Extracted data entries:
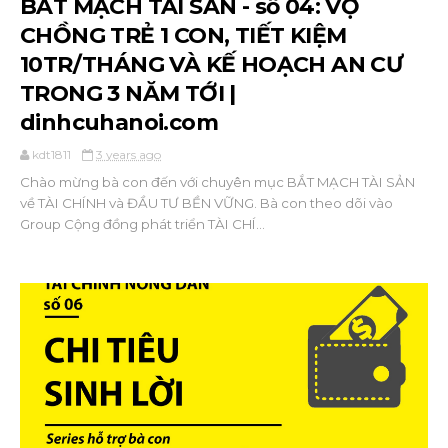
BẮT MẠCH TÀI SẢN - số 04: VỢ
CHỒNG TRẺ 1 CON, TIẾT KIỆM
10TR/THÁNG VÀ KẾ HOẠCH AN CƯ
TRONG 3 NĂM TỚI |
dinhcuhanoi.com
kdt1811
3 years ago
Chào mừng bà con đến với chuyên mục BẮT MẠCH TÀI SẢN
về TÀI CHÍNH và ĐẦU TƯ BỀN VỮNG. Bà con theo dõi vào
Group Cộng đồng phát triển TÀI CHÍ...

### EXERCISE GOAL
Reproduce every line of text in the listing above word for word, and leave the pictures out of your answer.

### EXERCISE ANSWER
BẮT MẠCH TÀI SẢN - số 04: VỢ
CHỒNG TRẺ 1 CON, TIẾT KIỆM
10TR/THÁNG VÀ KẾ HOẠCH AN CƯ
TRONG 3 NĂM TỚI |
dinhcuhanoi.com
kdt1811
3 years ago
Chào mừng bà con đến với chuyên mục BẮT MẠCH TÀI SẢN
về TÀI CHÍNH và ĐẦU TƯ BỀN VỮNG. Bà con theo dõi vào
Group Cộng đồng phát triển TÀI CHÍ...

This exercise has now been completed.